#### Work to complete:
In the passage below on fitness dogma and deep squats, what was the title of the 1962 Sports Illustrated article?

Unfortunately, there are those who choose to take a cult-like stance with respect to fitness. Rather than embracing new information, they instead cling to their rigidly-held beliefs and flame against anyone who poses a threat to their stance. This kind of attitude is not only unscientific, it’s unprofessional and can only set back exercise science and have a negative effect on the fitness industry as a whole. Ultimately everyone loses, including the general public who are caught in the crossfire.
Here’s an interesting anecdote. Back in the early 1960’s, a professor from the University of Texas named Karl Klein railed against the performance of deep squats. Klein conducted studies showing that weight lifters who frequently performed deep squats displayed an increased incidence of laxity in the collateral and anterior cruciate ligaments compared to a control group that did not, leading him to conclude that squatting below parallel had a detrimental effect on ligamentous stability. “Anything below a half knee bend,” he was quoted as saying in a 1962 Sports Illustrated article, “is useless and ruinous.” (Side note: The SI article was ironically titled “The Knee is Not for Bending.” Sound familiar? The similarities are eerie).

#### Material provided:
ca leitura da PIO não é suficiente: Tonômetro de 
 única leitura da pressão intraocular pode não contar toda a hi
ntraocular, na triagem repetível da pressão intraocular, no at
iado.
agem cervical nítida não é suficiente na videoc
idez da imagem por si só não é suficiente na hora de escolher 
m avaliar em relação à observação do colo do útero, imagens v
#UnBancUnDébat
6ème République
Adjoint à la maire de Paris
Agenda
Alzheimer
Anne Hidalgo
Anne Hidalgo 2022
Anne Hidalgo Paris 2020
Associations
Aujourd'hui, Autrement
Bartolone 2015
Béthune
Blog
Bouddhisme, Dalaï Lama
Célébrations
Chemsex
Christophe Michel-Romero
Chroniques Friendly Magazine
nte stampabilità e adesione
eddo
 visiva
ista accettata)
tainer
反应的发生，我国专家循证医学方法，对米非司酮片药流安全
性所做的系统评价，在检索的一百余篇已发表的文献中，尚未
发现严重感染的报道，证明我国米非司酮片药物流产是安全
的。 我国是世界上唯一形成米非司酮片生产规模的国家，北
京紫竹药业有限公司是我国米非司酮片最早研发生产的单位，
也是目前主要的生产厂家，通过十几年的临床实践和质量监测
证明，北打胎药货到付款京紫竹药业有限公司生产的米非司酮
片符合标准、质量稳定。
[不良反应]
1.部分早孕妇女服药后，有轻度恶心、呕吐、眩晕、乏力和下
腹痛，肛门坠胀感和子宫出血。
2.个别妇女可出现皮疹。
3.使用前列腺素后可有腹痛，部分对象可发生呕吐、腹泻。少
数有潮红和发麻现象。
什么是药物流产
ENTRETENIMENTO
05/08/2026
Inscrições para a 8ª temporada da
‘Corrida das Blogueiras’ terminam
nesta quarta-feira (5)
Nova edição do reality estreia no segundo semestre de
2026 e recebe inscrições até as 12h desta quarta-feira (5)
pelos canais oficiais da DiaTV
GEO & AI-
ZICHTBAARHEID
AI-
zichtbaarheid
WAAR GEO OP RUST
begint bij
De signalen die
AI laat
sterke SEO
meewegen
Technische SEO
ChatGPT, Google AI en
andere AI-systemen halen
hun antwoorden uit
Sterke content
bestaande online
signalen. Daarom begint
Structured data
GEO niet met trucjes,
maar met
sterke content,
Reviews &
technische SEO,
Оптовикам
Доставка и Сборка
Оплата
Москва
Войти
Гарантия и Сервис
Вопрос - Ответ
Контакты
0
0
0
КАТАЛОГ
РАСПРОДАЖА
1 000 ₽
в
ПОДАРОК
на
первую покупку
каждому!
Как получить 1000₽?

#### Solution below:
"The Knee is Not for Bending."